Electric armour or electromagnetic armour is a type of reactive armour proposed for the protection of ships and armoured fighting vehicles from shaped charge and possibly kinetic weapons using a strong electric current, complementing or replacing conventional explosive reacting armour (ERA).
Electric armour is a newer reactive armour technology. This armour is made up of two or more conductive plates separated by an air gap or by an insulating material, creating a high-power capacitor. In operation, a high-voltage power source charges the armour. When an incoming body penetrates the plates, it closes the circuit to discharge the capacitor, dumping a great deal of energy into the penetrator, vaporizing it or even turning it into a plasma, significantly diffusing the attack.
Another version of electric armour uses layers of plates of electromagnetic metal with silicone spacers on alternate sides. The damage to the exterior of the armour passes electricity into the plates causing them to magnetically move together. As the process is completed at the speed of electricity the plates are moving when struck by the projectile causing the projectile energy to be deflected whilst the energy is also dissipated in parting the magnetically attracted plates.
A key advantage of electric armour is its lighter weight. Whereas ERA (explosive reacting armour) can add 2 to 5 tons significantly reducing the load on the tank and allowing its weight capacity and engine power to be used elsewhere. In addition, electric armour could be mounted on other armoured vehicles such as infantry fighting vehicles and armoured personnel carriers which had sacrificed the protection of heavy armour and ERA for mobility and lightness, thus improving the survivability of troops onboard.

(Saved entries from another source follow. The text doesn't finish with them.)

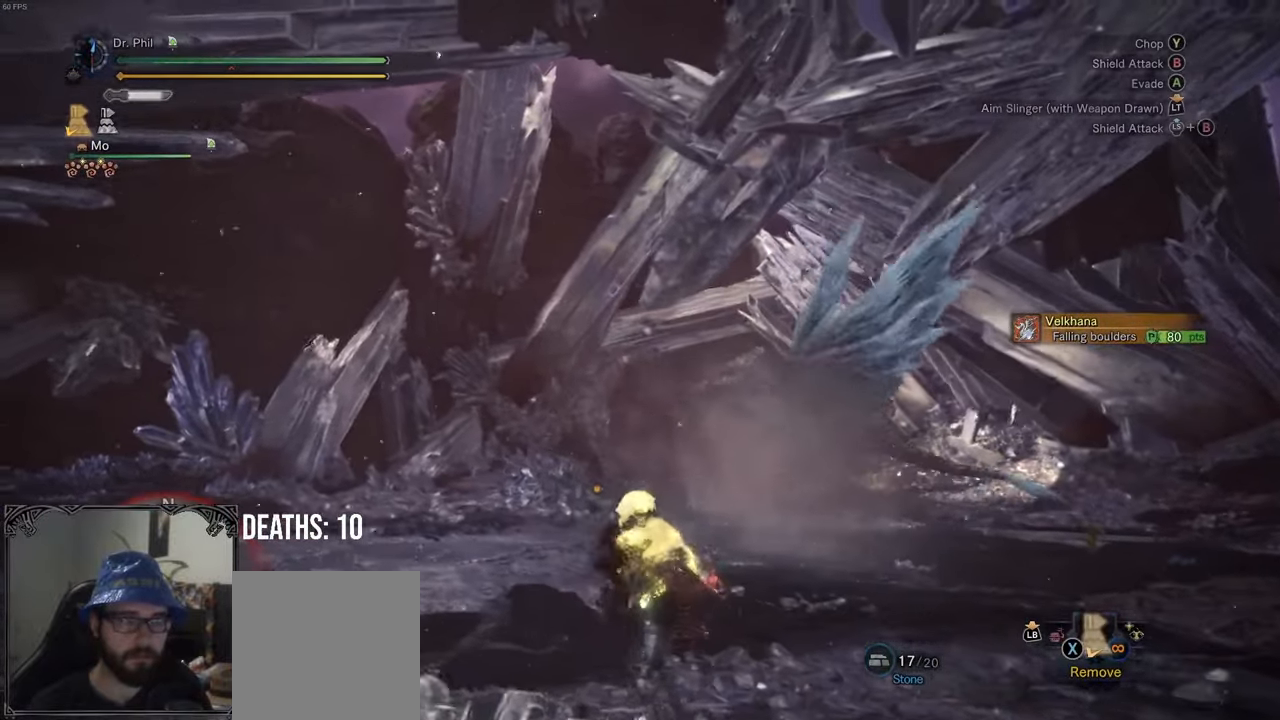
{"buttons": [], "left_stick": "left", "right_stick": "up-right", "events": [[267, "left_stick", "left"], [267, "right_stick", "right"], [350, "right_stick", "up-right"]]}
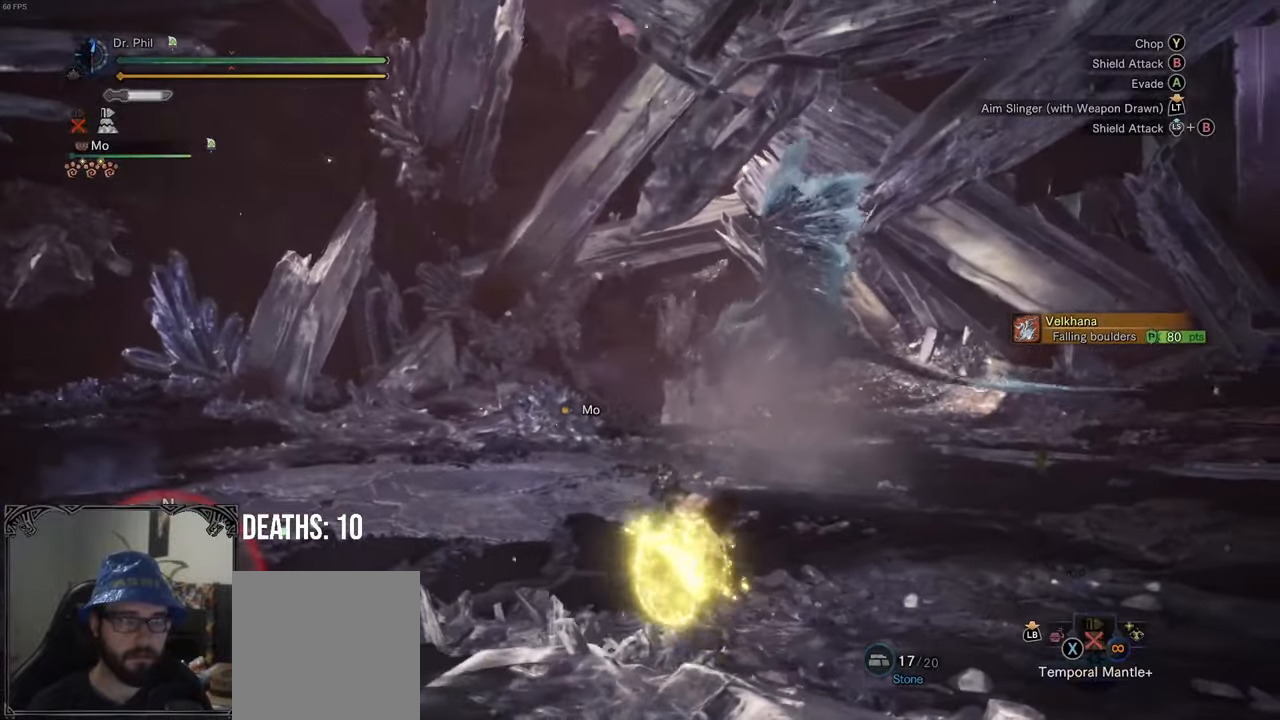
{"buttons": [], "left_stick": "left", "right_stick": "up-right", "events": [[67, "right_stick", "center"], [317, "right_stick", "up-right"]]}
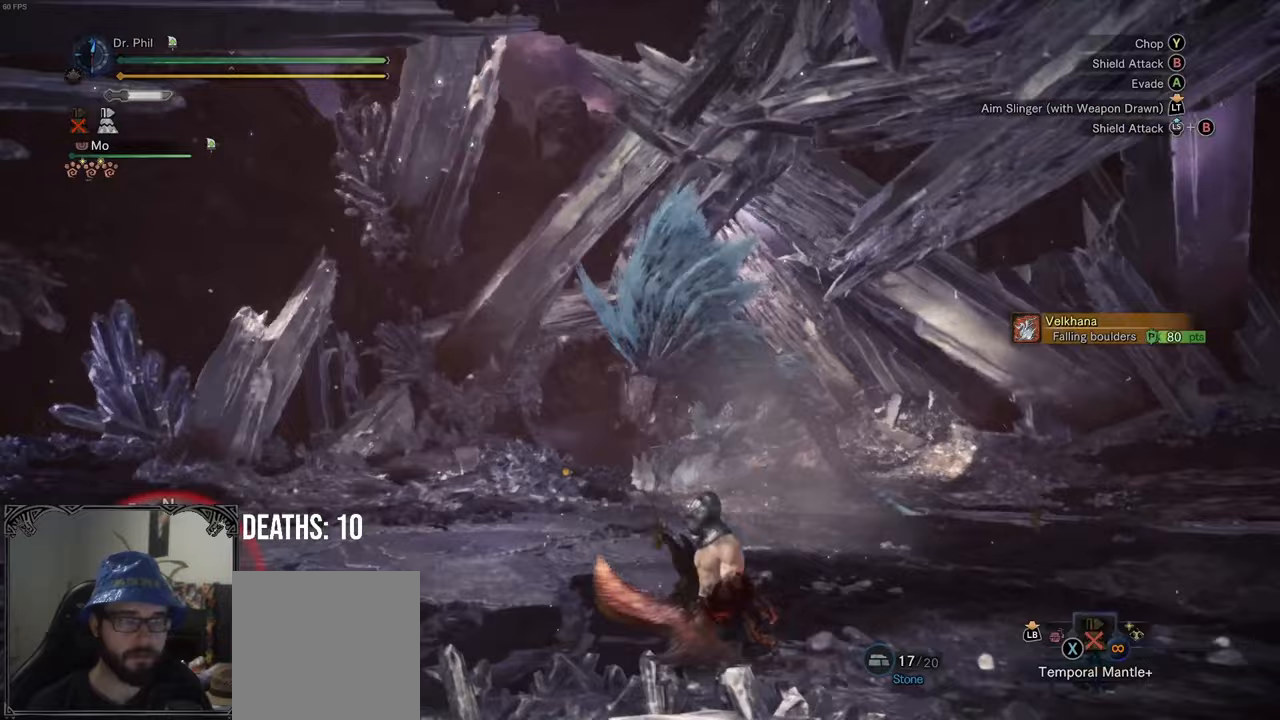
{"buttons": [], "left_stick": "down-left", "right_stick": "center", "events": [[100, "left_stick", "down-left"], [450, "right_stick", "center"]]}
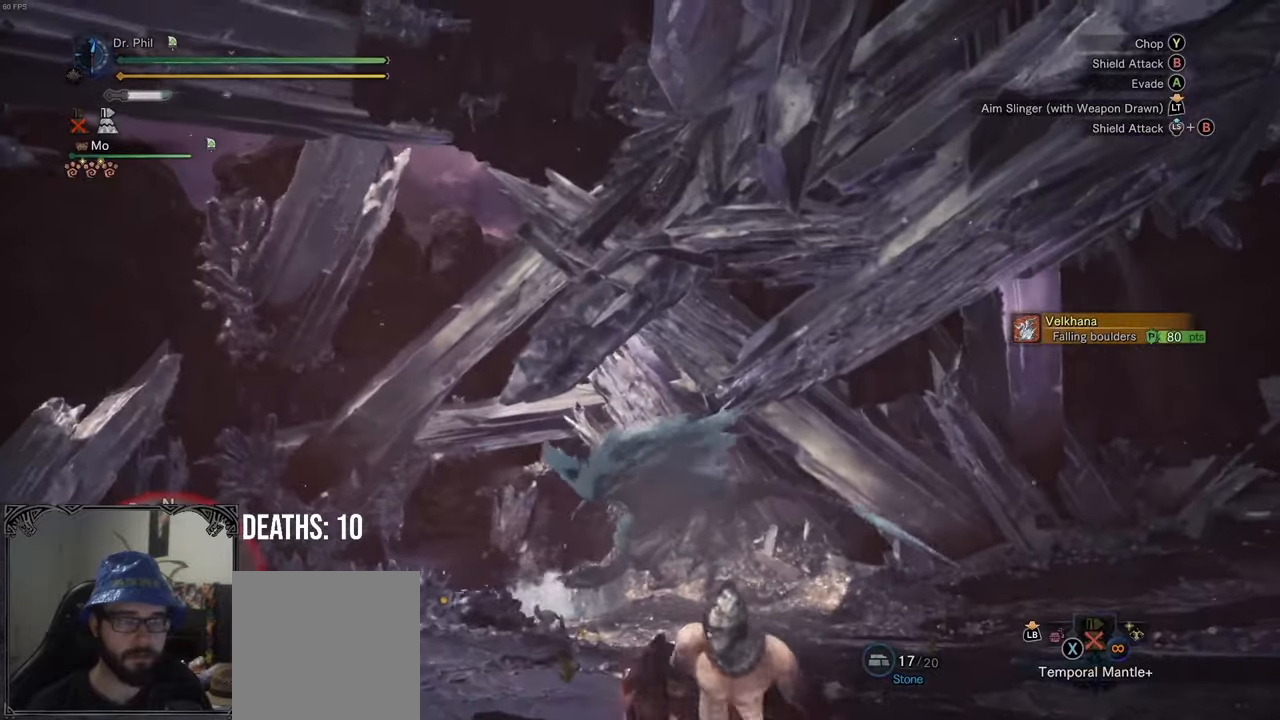
{"buttons": [], "left_stick": "down-left", "right_stick": "center", "events": [[167, "right_stick", "down"], [233, "right_stick", "center"]]}
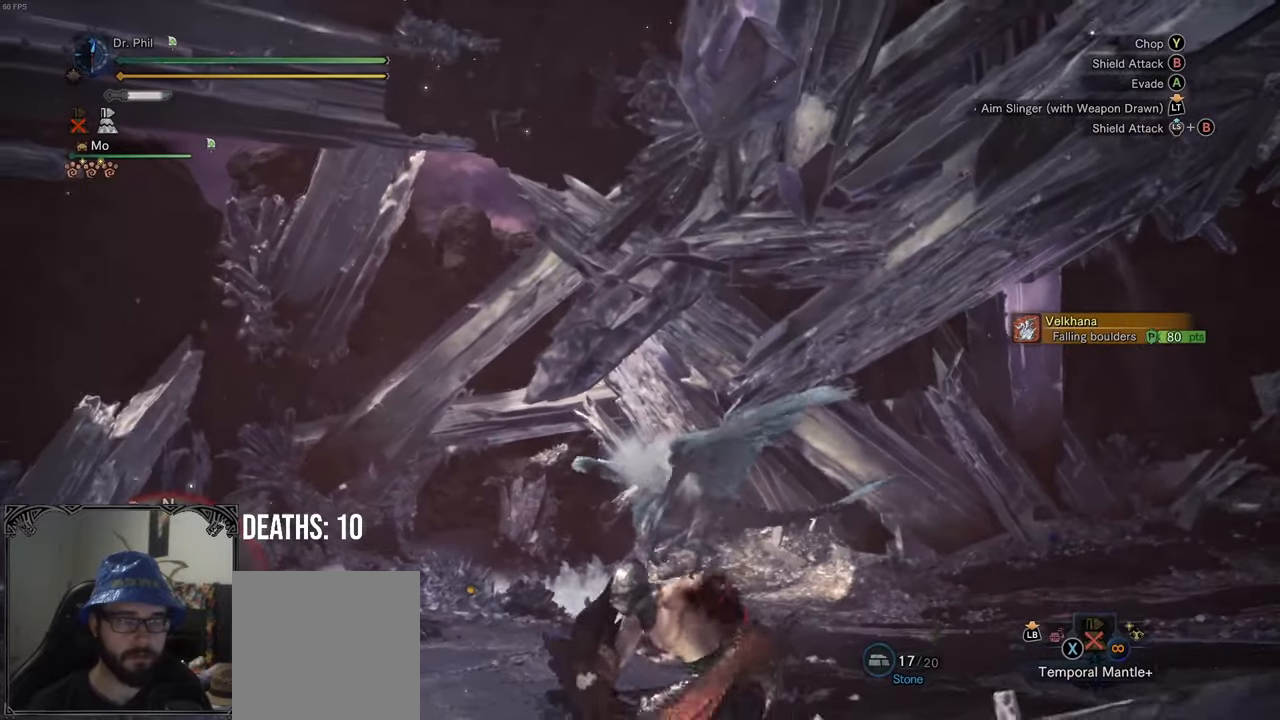
{"buttons": [], "left_stick": "up-left", "right_stick": "up-right", "events": [[33, "left_stick", "left"], [333, "right_stick", "up-right"], [450, "left_stick", "up-left"]]}
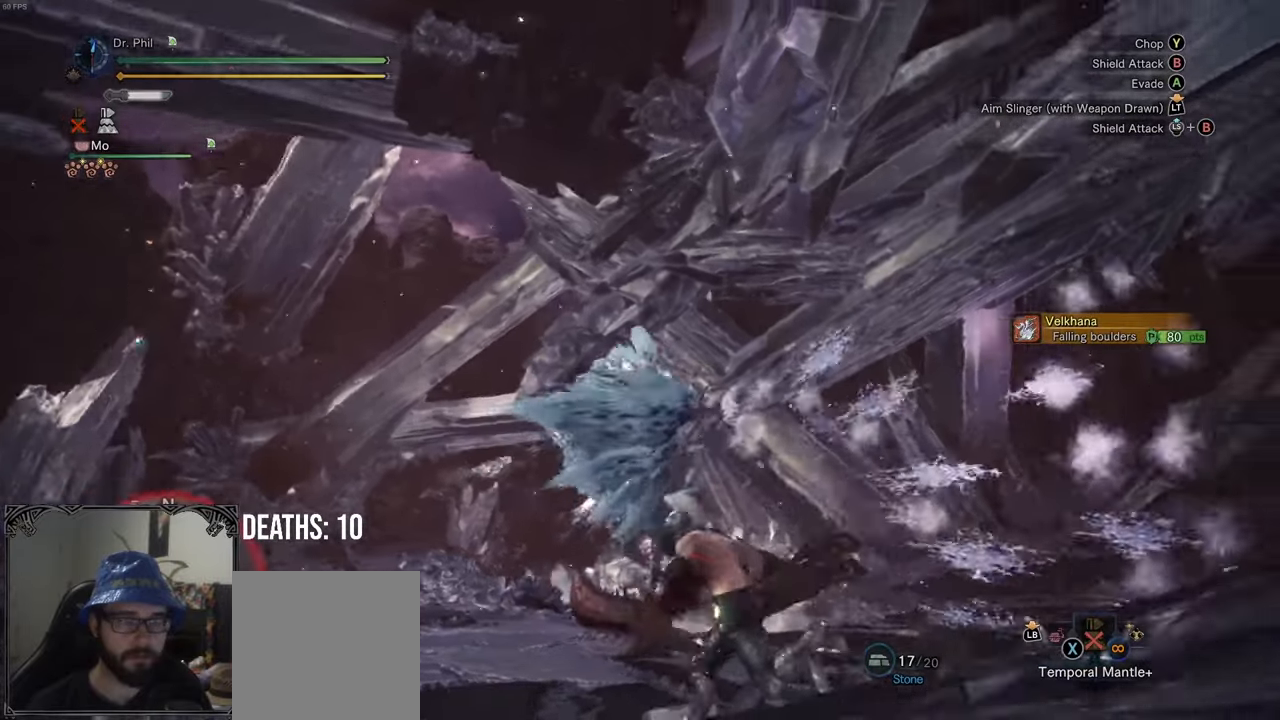
{"buttons": ["L2"], "left_stick": "right", "right_stick": "center", "events": [[150, "L2", "down"], [150, "left_stick", "up-right"], [217, "right_stick", "center"], [500, "left_stick", "right"]]}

The light weight of electric armour also means that the benefits of its protection can be spread over the whole vehicle. Due to the weight of plating, conventional armour has to be uneven in its coverage, with tanks' thickest armour placed at the most exposed front, the sides less protected, and the top and rear often highly vulnerable in comparison. This fact can be exploited by an agile enemy capable of outflanking their opponents or ambushes such as those common in the asymmetric warfare of modern insurgency. Top attack weapons such as the US FGM-148 Javelin exploit this as well, using a missile which plunges from above to attack and penetrate the tank's thin top. By utilizing electric armour and applying it to the entire vehicle, these risks could be negated.
A secondary advantage is the increased safety of infantry and light vehicles operating near tanks with electric armour instead of ERA. Although ERA plates are intended only to bulge following detonation, the combined energy of the ERA explosive, coupled with the kinetic or explosive energy of the projectile, will frequently cause explosive fragmentation of the plate. The explosion of an ERA plate creates a significant amount of shrapnel, and those in the vicinity are in grave danger of fatal injury.
Due to the novel nature of electric armour and the secrecy of military development, it is unclear whether it is supposed to function against both shaped charge jets and the more recent kinetic energy penetrators or only the former, with sources mostly focusing on shaped charges, especially that of RPGs. Shaped charges such as those in said RPGs or HEAT rounds project a hypersonic jet of molten metal particles to penetrate armour, whereas kinetic APFSDS rounds, the main anti-tank ammunition in use by modern tanks, utilize a solid rod of metal which require more electrical charge to effectively diffuse the attack, possibly beyond current capabilities. Despite being rather economical in terms of energy, electric armour systems are therefore limited in their effectiveness by the ability of the vehicle equipping them to generate sufficient electricity for the system.
Electric armour is a development in the United Kingdom by the Defence Science and Technology Laboratory, named the 'Pulsed Power' System. A vehicle is fitted with two thin shells, separated by insulating material. The outer shell holds an enormous electric charge, while the inner shell is at ground. If an incoming HEAT jet of a conductive metal such as copper penetrates both shells, it forms a bridge between them, and the electrical energy discharges rapidly through the jet, vaporizing it. Trials with an armoured personnel carrier have so far been promising, and it is hoped that improved systems could protect against kinetic energy penetrators. Developers of the Future Rapid Effect System (FRES) series of armoured vehicles were considering this technology before its cancellation.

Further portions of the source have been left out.